I failed my first driver’s exam. On the second try I passed and was sure I had put one over on the instructor. Since then I have been in a few fender benders and a serious accident or two. Somehow I drive without anxiety. It is an ordinary miracle. Most of the time I am merely irritated as I navigate Devon Ave with its triple-parked trucks and taxis weaving erratically around them. Moving to Chicago was phobia therapy for my driving. I threw myself straight from the frying pan into the fire and somehow it cured me.
Now I drive like all the other assholes out there. I’m not sure whose victory that is.


Salon.com
Comments
My best friend was as phobic as you at that age. I already had my license, and offered to 'help' her practice. In the 1970's 15-year-olds with permits were allowed to drive with licensed passengers -- even if said passenger was only 16 and had been licensed for only a day and a half.
During the 'practice session' we were heading south on Sheridan Rd where it intersects with Devon Ave, when for some reason we suddenly decided to go east toward the lake. I looked around and told my buddy that it was okay to turn left from the right-hand lane (totally illegal). Unfortunately the car to our left didn't turn and we hit it.
After the accident, my friend refused to get behind the wheel of a car until she graduated from college and landed a job as a manufacturer's rep, stocking feminine hygeine products on the shelves of convenience stores throughout south Boston.
Then, in the mid-1980's she and I embarked on an incredible month-long driving trip that followed the old Route 66. And to her credit, she never brought up the incident at Sheridan and Devon...
Loved reading your post -- as you can see it brought back a lot of memories! Rated!
Anyway- thank you all for commenting.
Nelly- I know that Sheridan and Devon intersection well! Too funny- when you mentioned telling your friend to turn left I just cringed. Glad you came out of that one ok.
So.. I definitely get the driving-averse thing. =o)
But funny story. Sometimes, we have to do something extreme to cope with fears.
On Long Island most high schools don't offer driver's ed anymore. In New York State the restrictions on teenage drivers have gotten stricter.
Except for local driving, I never drive without anxiety. I attribute my fears to only learning to drive at age 36; from 18 to 36, I lived in Manhattan. I suspect Manhattan is the only place in the US you don't have to be ashamed of admitting you don't have a driver's license.

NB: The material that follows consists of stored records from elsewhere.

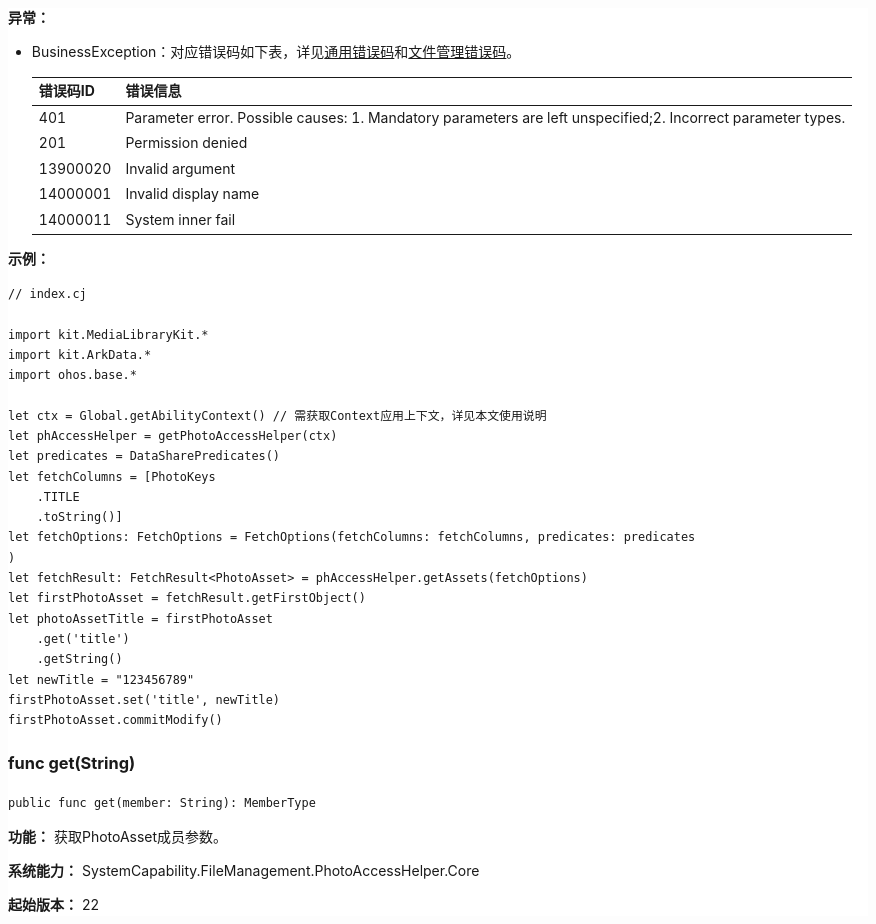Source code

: **异常：**

- BusinessException：对应错误码如下表，详见[通用错误码](../../errorcodes/cj-errorcode-universal.md)和[文件管理错误码](../../errorcodes/cj-errorcode-filemanagement.md)。

  | 错误码ID | 错误信息 |
  | :---- | :--- |
  | 401 | Parameter error. Possible causes: 1. Mandatory parameters are left unspecified;2. Incorrect parameter types. |
  | 201 | Permission denied |
  | 13900020 | Invalid argument |
  | 14000001 | Invalid display name |
  | 14000011 | System inner fail |

**示例：**



```cangjie
// index.cj

import kit.MediaLibraryKit.*
import kit.ArkData.*
import ohos.base.*

let ctx = Global.getAbilityContext() // 需获取Context应用上下文，详见本文使用说明
let phAccessHelper = getPhotoAccessHelper(ctx)
let predicates = DataSharePredicates()
let fetchColumns = [PhotoKeys
    .TITLE
    .toString()]
let fetchOptions: FetchOptions = FetchOptions(fetchColumns: fetchColumns, predicates: predicates
)
let fetchResult: FetchResult<PhotoAsset> = phAccessHelper.getAssets(fetchOptions)
let firstPhotoAsset = fetchResult.getFirstObject()
let photoAssetTitle = firstPhotoAsset
    .get('title')
    .getString()
let newTitle = "123456789"
firstPhotoAsset.set('title', newTitle)
firstPhotoAsset.commitModify()
```

### func get(String)

```cangjie
public func get(member: String): MemberType
```

**功能：** 获取PhotoAsset成员参数。

**系统能力：** SystemCapability.FileManagement.PhotoAccessHelper.Core

**起始版本：** 22
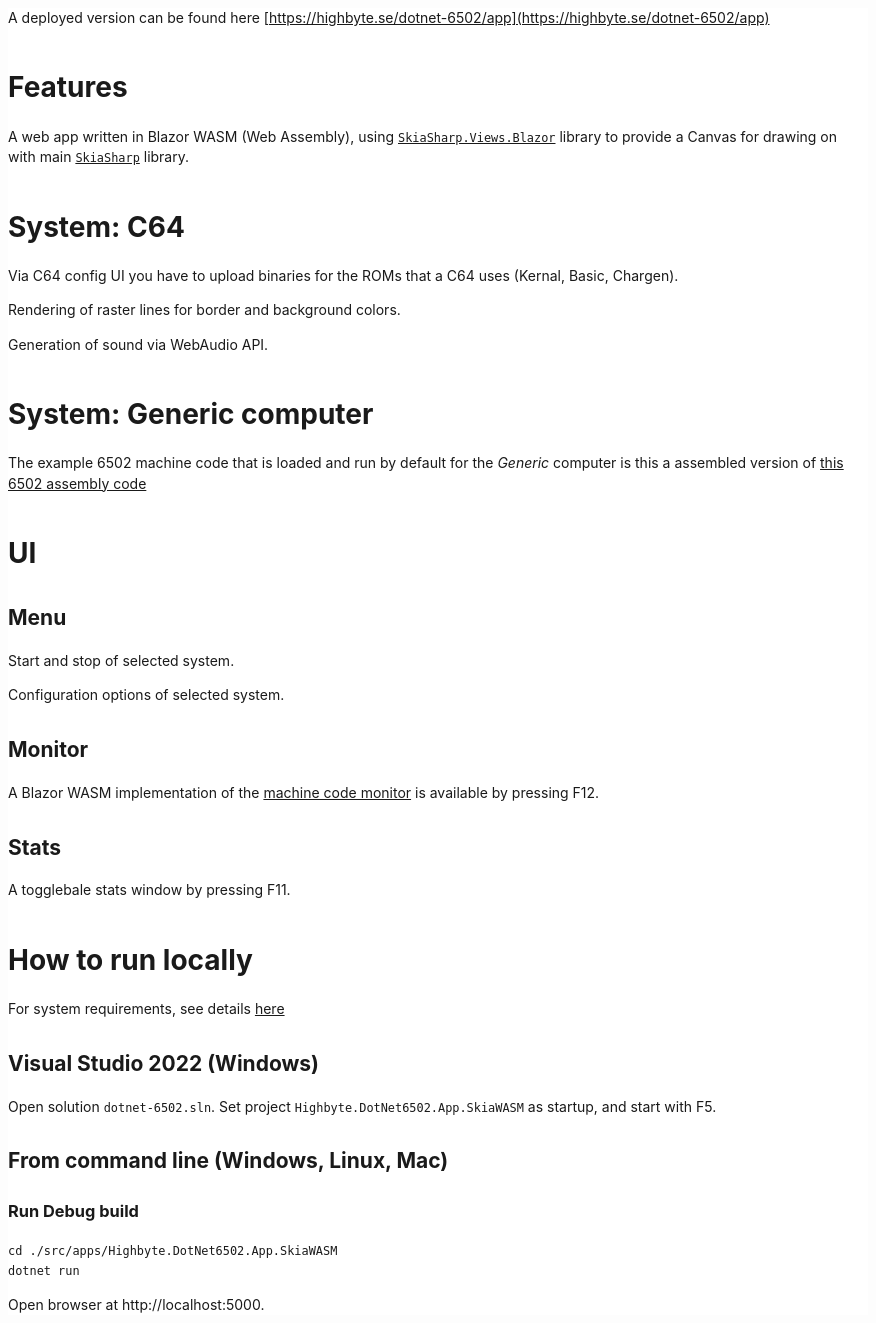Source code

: A deployed version can be found here [https://highbyte.se/dotnet-6502/app](https://highbyte.se/dotnet-6502/app)

# Features
A web app written in Blazor WASM (Web Assembly), using [```SkiaSharp.Views.Blazor```](https://www.nuget.org/packages/SkiaSharp.Views.Blazor) library to provide a Canvas for drawing on with main [```SkiaSharp```](https://www.nuget.org/packages/SkiaSharp) library.

# System: C64 
Via C64 config UI you have to upload binaries for the ROMs that a C64 uses (Kernal, Basic, Chargen).

Rendering of raster lines for border and background colors. 

Generation of sound via WebAudio API.

# System: Generic computer 
The example 6502 machine code that is loaded and run by default for the _Generic_ computer is this a assembled version of [this 6502 assembly code](../samples/Assembler/Generic/hostinteraction_scroll_text_and_cycle_colors.asm)


# UI

## Menu
Start and stop of selected system.

Configuration options of selected system.

## Monitor
A Blazor WASM implementation of the [machine code monitor](MONITOR.md) is available by pressing F12.

## Stats
A togglebale stats window by pressing F11.

# How to run locally

For system requirements, see details [here](DEVELOP.md#Requirements)

## Visual Studio 2022 (Windows)

Open solution ```dotnet-6502.sln```.
Set project ```Highbyte.DotNet6502.App.SkiaWASM``` as startup, and start with F5.

## From command line (Windows, Linux, Mac)
### Run Debug build
``` 
cd ./src/apps/Highbyte.DotNet6502.App.SkiaWASM
dotnet run
```
Open browser at http://localhost:5000.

On a personal level, I wish you would have stuck to your teenage pledge and forgone driving altogether. It's one thing to be a bad cook. The odds are good you will never actually kill or maim anyone with your meatloaf. But for some reason people think nothing of jumping into a car that they acknowledge they can barely control, then blithely meander through the streets with their two-ton killing machine. Almost nobody who actually harms someone in a traffic related accident acknowledges that they should never have been driving in the first place.
Good writing. Bad driving. Could I interest you in a bicycle, perhaps?
(BTW, my mother is 71 and has never driven in her life. Maybe there's something genetic there.)
Way to go on confronting your fear and rising above it beautifully.